__Dataset extract__.
*** Block opens ***
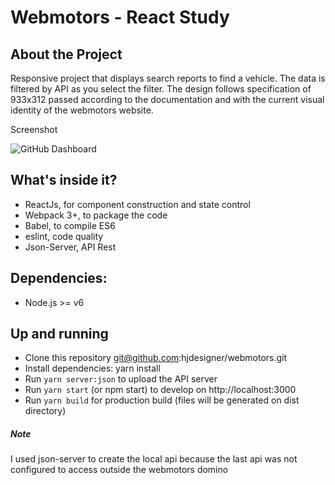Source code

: # Webmotors - React Study

## About the Project

Responsive project that displays search reports to find a vehicle. The data is filtered by API as you select the filter. The design follows specification of 933x312 passed according to the documentation and with the current visual identity of the webmotors website.

Screenshot

![GitHub Dashboard](http://henriquemelanda.com.br/assests/img/webmotors.jpg)

## What's inside it?
* ReactJs, for component construction and state control
* Webpack 3+, to package the code
* Babel, to compile ES6
* eslint, code quality
* Json-Server, API Rest 

## Dependencies:
* Node.js >= v6

## Up and running
* Clone this repository git@github.com:hjdesigner/webmotors.git
* Install dependencies: yarn install
* Run `yarn server:json` to upload the API server
* Run `yarn start` (or npm start) to develop on http://localhost:3000
* Run `yarn build` for production build (files will be generated on dist directory)


##### Note

I used json-server to create the local api because the last api was not configured to access outside the webmotors domino
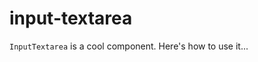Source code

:# input-textarea

`InputTextarea` is a cool component. Here's how to use it...

<template>
  <input-textarea />
</template>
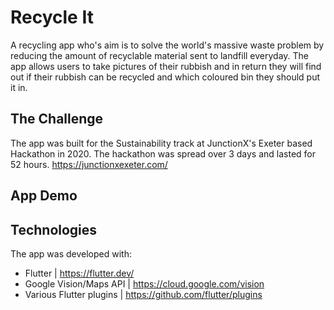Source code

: # Recycle It
A recycling app who's aim is to solve the world's massive waste problem by reducing the amount of recyclable material sent to landfill everyday. The app allows users to take pictures of their rubbish and in return they will find out if their rubbish can be recycled and which coloured bin they should put it in.

## The Challenge
The app was built for the Sustainability track at JunctionX's Exeter based Hackathon in 2020. The hackathon was spread over 3 days and lasted for 52 hours.
https://junctionxexeter.com/

## App Demo

## Technologies
The app was developed with:
* Flutter | https://flutter.dev/
* Google Vision/Maps API | https://cloud.google.com/vision
* Various Flutter plugins | https://github.com/flutter/plugins
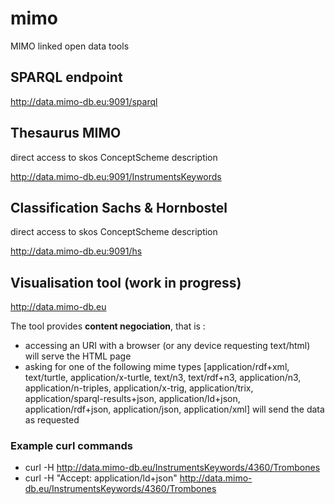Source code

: # mimo
MIMO linked open data tools

## SPARQL endpoint 
http://data.mimo-db.eu:9091/sparql


## Thesaurus MIMO
direct access to skos ConceptScheme description

http://data.mimo-db.eu:9091/InstrumentsKeywords


## Classification Sachs & Hornbostel
direct access to skos ConceptScheme description

http://data.mimo-db.eu:9091/hs


## Visualisation tool (work in progress)
http://data.mimo-db.eu

The tool provides **content negociation**, that is :
- accessing an URI with a browser (or any device requesting text/html) will serve the HTML page
- asking for one of the following mime types [application/rdf+xml, text/turtle, application/x-turtle, text/n3, text/rdf+n3, application/n3, application/n-triples, application/x-trig, application/trix, application/sparql-results+json, application/ld+json, application/rdf+json, application/json, application/xml] will send the data as requested

### Example curl commands
- curl -H http://data.mimo-db.eu/InstrumentsKeywords/4360/Trombones
- curl -H "Accept: application/ld+json" http://data.mimo-db.eu/InstrumentsKeywords/4360/Trombones
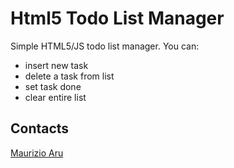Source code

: # Html5 Todo List Manager

Simple HTML5/JS todo list manager.
You can:
 * insert new task
 * delete a task from list
 * set task done
 * clear entire list

## Contacts
[Maurizio Aru](http://github.com/ginopc)
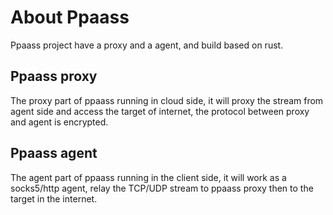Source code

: # **About Ppaass**

Ppaass project have a proxy and a agent, and build based on rust.

## **Ppaass proxy**

The proxy part of ppaass running in cloud side, it will proxy the stream from agent side and access the target of internet, the protocol between proxy and agent is encrypted.

## **Ppaass agent**

The agent part of ppaass running in the client side, it will work as a socks5/http agent, relay the TCP/UDP stream to ppaass proxy then to the target in the internet.
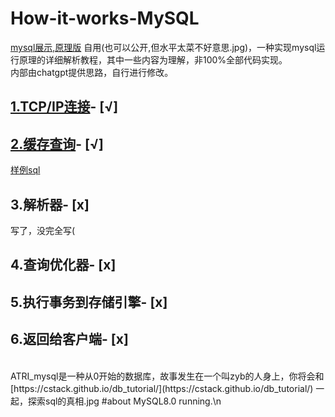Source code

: # How-it-works-MySQL
[mysql展示,原理版](https://github.com/zyb123nya/How-it-works-MySQL/blob/main/mysql%E7%AC%94%E8%AE%B0_public.pdf)
自用(也可以公开,但水平太菜不好意思.jpg)，一种实现mysql运行原理的详细解析教程，其中一些内容为理解，非100%全部代码实现。<br />
内部由chatgpt提供思路，自行进行修改。

##  [1.TCP/IP连接](https://github.com/zyb123nya/How-it-works-MySQL/blob/main/tcpip_connect.py)- [√] <br />
##  [2.缓存查询](https://github.com/zyb123nya/How-it-works-MySQL/blob/main/tcpip_connect.py)- [√]<br />
[样例sql](https://github.com/zyb123nya/How-it-works-MySQL/blob/main/example.sql)
##  3.解析器- [x]
写了，没完全写(<br />
##  4.查询优化器- [x]<br />
##  5.执行事务到存储引擎- [x]<br />
##  6.返回给客户端- [x]<br />
<br />
ATRI_mysql是一种从0开始的数据库，故事发生在一个叫zyb的人身上，你将会和[https://cstack.github.io/db_tutorial/](https://cstack.github.io/db_tutorial/)
一起，探索sql的真相.jpg
#about MySQL8.0 running.\n<br />
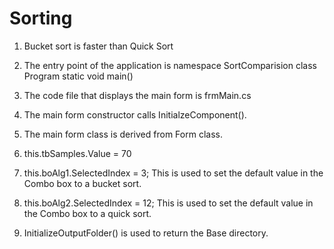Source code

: # Sorting

1. Bucket sort is faster than Quick Sort
2. The entry point of the application is namespace SortComparision class Program static void main()
3. The code file that displays the main form is frmMain.cs
4. The main form constructor calls InitialzeComponent().
5. The main form class is derived from Form class.
6. this.tbSamples.Value = 70
7. this.boAlg1.SelectedIndex = 3; This is used to set the default value in the Combo box to a bucket sort.

8. this.boAlg2.SelectedIndex = 12; This is used to set the default value in the Combo box to a quick sort.

10. InitializeOutputFolder()  is used to return the Base directory.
*** Block closes ***
__Exercise description__. Could you copy every line from the records that mentions the word "proxy"?

__Answer to this exercise__.
Ppaass project have a proxy and a agent, and build based on rust.
## **Ppaass proxy**
The proxy part of ppaass running in cloud side, it will proxy the stream from agent side and access the target of internet, the protocol between proxy and agent is encrypted.
The agent part of ppaass running in the client side, it will work as a socks5/http agent, relay the TCP/UDP stream to ppaass proxy then to the target in the internet.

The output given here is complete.